Prompt –
In the data below, find each line containing the string "atom" and return it.

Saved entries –

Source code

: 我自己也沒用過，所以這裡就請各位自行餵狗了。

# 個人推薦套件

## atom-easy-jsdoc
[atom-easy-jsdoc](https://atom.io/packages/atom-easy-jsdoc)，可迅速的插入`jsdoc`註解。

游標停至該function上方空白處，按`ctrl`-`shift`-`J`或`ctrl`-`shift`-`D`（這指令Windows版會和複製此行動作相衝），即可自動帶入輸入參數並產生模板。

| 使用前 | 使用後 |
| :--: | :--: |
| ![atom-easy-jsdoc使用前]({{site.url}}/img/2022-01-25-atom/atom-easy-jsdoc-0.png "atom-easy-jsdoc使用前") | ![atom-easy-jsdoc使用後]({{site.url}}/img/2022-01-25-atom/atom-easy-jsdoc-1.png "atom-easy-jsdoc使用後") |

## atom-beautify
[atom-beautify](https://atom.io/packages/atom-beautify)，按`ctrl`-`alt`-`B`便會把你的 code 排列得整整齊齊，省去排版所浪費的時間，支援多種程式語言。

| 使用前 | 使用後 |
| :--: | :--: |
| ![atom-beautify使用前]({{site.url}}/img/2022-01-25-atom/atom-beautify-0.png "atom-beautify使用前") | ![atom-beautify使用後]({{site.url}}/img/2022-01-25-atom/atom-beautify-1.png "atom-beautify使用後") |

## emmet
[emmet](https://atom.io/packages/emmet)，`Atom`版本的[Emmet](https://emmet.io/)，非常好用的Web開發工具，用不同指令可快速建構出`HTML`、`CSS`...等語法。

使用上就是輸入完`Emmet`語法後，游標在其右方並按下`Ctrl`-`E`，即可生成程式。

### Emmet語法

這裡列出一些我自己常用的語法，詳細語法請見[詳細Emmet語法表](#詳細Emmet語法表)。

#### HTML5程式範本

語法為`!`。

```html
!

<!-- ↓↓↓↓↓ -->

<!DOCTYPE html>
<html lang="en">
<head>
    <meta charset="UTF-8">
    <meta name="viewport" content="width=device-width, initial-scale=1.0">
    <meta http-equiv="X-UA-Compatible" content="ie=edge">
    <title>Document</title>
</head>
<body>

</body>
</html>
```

Response to this exercise –
## atom-easy-jsdoc
[atom-easy-jsdoc](https://atom.io/packages/atom-easy-jsdoc)，可迅速的插入`jsdoc`註解。
| ![atom-easy-jsdoc使用前]({{site.url}}/img/2022-01-25-atom/atom-easy-jsdoc-0.png "atom-easy-jsdoc使用前") | ![atom-easy-jsdoc使用後]({{site.url}}/img/2022-01-25-atom/atom-easy-jsdoc-1.png "atom-easy-jsdoc使用後") |
## atom-beautify
[atom-beautify](https://atom.io/packages/atom-beautify)，按`ctrl`-`alt`-`B`便會把你的 code 排列得整整齊齊，省去排版所浪費的時間，支援多種程式語言。
| ![atom-beautify使用前]({{site.url}}/img/2022-01-25-atom/atom-beautify-0.png "atom-beautify使用前") | ![atom-beautify使用後]({{site.url}}/img/2022-01-25-atom/atom-beautify-1.png "atom-beautify使用後") |
[emmet](https://atom.io/packages/emmet)，`Atom`版本的[Emmet](https://emmet.io/)，非常好用的Web開發工具，用不同指令可快速建構出`HTML`、`CSS`...等語法。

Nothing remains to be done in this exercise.